Apply what you read:
a) Reproduce the passage on leaks of government secrets from "Citing the Pentagon" to "a strong interest.".
b) In the passage on leaks of government secrets, on what date did President George W. Bush warn New York Times editors that they would have "blood on their hands"?

Given text:

···

Citing the Pentagon Papers case, Justice John Paul Stevens said that the press could publish the tape because Vopper had not been involved in the illegal acquisition of the conversation and because it was a matter of public concern. Justice Stevens wrote that “a stranger’s illegal conduct does not suffice to remove the First Amendment shield from speech about a matter of public concern.”
The word stranger is important. A reporter could be in legal jeopardy if he or she contacted a known source to obtain a particular top secret document
Government cries wolf
One common characteristic of leaks of government secrets is government claims of damage to national security almost always are greatly exaggerated.
The eleven drop-dead secrets, considered to be the most dangerous items within the Pentagon Papers volumes, involved sensitive subjects in which the government has a strong interest.
But the verdict of history is the disclosure of the papers was in the public interest and did not harm national security. Solicitor General Erwin Griswold, author of the secret brief, himself later wrote: “I have never seen any trace of a threat to the national security from the publication.”
Just before the winter holidays in 2005. President George W. Bush made a strong plea to the New York Times not to publicize another NSA operation intercepting the content of some Americans’ calls without a warrant. Bush warned New York Times editors on December 5, 2005, that they would have “blood on their hands” if they published the NSA story. He meant that the publication could enable terrorists to launch another attack and that it would be the newspaper’s fault.
Happily, that prediction has not come true.
The Obama administration claimed at the time of the Snowden’s NSA revelations that the data it had collected had helped avert 54 terrorist threats in 20 countries. Obama said “lives have been saved” by the NSA program.
But the NSA acknowledged to Congress that not all of the 54 incidents were terrorist plots and that only 13 related to the United Sates. There were hard details on only a handful of the cases, none of which involved planned attacks on U.S. targets. Obama’s commission that studied NSA practices concluded information from the metadata collection was “not essential to preventing attacks.”

···

Stored data:
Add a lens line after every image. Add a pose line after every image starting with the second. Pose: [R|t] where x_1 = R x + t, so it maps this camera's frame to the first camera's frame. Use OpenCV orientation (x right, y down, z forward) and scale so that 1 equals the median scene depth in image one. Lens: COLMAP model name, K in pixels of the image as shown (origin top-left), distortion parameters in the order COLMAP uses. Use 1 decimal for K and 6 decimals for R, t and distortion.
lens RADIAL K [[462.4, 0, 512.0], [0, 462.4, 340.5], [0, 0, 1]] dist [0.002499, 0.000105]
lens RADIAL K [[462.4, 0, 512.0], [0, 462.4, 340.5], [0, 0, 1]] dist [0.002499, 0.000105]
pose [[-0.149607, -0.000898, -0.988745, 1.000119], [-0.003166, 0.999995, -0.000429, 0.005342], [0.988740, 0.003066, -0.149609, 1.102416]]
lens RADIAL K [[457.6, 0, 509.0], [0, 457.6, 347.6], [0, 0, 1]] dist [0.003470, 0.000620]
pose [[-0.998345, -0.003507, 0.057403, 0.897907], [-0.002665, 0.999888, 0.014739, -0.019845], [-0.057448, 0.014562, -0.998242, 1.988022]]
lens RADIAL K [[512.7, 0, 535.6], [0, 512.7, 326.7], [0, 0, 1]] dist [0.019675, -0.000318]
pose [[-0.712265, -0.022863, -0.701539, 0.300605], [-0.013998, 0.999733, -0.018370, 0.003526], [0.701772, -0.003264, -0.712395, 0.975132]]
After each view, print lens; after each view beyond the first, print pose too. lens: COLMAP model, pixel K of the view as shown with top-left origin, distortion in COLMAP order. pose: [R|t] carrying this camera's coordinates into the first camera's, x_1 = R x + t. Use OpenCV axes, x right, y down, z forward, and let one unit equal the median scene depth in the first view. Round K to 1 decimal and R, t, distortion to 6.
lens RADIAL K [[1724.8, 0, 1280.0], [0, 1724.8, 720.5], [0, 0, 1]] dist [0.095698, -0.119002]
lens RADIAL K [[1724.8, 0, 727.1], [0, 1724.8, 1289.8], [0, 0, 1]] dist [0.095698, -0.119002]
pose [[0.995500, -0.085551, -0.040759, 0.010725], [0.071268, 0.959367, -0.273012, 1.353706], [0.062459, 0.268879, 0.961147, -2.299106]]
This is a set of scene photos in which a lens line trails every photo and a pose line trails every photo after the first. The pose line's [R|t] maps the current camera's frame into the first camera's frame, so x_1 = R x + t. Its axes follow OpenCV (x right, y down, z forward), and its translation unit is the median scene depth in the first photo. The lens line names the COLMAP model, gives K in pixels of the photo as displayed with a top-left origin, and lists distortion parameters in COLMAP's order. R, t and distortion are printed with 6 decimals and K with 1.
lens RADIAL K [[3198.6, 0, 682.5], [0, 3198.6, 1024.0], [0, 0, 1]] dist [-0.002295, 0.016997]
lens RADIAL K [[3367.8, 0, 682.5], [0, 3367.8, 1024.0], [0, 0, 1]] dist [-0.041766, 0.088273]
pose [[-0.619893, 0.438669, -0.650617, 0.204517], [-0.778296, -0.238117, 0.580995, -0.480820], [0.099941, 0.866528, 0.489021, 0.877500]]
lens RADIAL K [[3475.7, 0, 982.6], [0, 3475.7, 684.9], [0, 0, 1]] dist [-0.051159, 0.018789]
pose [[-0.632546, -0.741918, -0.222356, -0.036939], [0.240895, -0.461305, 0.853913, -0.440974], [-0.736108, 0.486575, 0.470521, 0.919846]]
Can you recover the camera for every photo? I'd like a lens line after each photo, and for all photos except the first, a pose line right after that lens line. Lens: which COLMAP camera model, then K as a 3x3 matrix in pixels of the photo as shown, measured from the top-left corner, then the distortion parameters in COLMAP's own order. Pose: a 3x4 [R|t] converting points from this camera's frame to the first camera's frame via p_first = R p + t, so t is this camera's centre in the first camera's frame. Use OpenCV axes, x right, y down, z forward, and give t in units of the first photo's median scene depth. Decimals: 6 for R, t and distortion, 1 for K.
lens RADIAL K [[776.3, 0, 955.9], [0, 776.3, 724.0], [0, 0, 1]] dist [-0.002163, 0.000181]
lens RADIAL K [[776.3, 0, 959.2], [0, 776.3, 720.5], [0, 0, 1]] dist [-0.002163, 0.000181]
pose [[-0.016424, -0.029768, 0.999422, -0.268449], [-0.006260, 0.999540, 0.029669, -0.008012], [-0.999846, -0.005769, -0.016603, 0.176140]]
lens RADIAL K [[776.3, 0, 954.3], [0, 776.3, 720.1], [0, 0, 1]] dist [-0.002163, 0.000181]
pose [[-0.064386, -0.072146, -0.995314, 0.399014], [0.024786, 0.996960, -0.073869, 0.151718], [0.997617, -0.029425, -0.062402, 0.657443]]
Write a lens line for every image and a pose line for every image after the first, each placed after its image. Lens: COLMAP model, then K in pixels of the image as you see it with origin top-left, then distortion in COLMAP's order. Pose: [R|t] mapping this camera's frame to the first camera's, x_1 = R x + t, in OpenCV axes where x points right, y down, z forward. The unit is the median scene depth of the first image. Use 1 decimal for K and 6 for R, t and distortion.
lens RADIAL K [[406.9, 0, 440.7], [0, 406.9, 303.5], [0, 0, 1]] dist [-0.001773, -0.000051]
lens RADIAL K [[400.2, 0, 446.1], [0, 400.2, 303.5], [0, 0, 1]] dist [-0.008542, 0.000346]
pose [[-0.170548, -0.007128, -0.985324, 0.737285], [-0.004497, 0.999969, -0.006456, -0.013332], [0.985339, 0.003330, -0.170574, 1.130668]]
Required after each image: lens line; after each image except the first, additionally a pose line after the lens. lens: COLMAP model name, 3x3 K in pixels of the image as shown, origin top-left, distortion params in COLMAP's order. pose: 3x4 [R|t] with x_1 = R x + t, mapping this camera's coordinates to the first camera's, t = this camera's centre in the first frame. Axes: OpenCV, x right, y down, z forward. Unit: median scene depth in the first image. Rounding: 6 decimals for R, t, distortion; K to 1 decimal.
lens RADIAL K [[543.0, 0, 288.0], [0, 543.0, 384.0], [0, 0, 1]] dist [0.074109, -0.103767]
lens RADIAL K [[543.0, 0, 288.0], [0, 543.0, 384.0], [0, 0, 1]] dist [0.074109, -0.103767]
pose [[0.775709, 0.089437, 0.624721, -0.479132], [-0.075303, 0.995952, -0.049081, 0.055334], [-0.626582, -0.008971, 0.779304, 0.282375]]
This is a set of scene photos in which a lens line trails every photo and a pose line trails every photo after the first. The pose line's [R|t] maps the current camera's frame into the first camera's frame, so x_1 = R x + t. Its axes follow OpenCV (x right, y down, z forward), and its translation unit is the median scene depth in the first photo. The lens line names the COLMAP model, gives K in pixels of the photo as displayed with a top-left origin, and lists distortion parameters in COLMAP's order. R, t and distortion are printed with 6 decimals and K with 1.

···

Task answers:
a)
Citing the Pentagon Papers case, Justice John Paul Stevens said that the press could publish the tape because Vopper had not been involved in the illegal acquisition of the conversation and because it was a matter of public concern. Justice Stevens wrote that “a stranger’s illegal conduct does not suffice to remove the First Amendment shield from speech about a matter of public concern.”
The word stranger is important. A reporter could be in legal jeopardy if he or she contacted a known source to obtain a particular top secret document
Government cries wolf
One common characteristic of leaks of government secrets is government claims of damage to national security almost always are greatly exaggerated.
The eleven drop-dead secrets, considered to be the most dangerous items within the Pentagon Papers volumes, involved sensitive subjects in which the government has a strong interest.

b) December 5, 2005.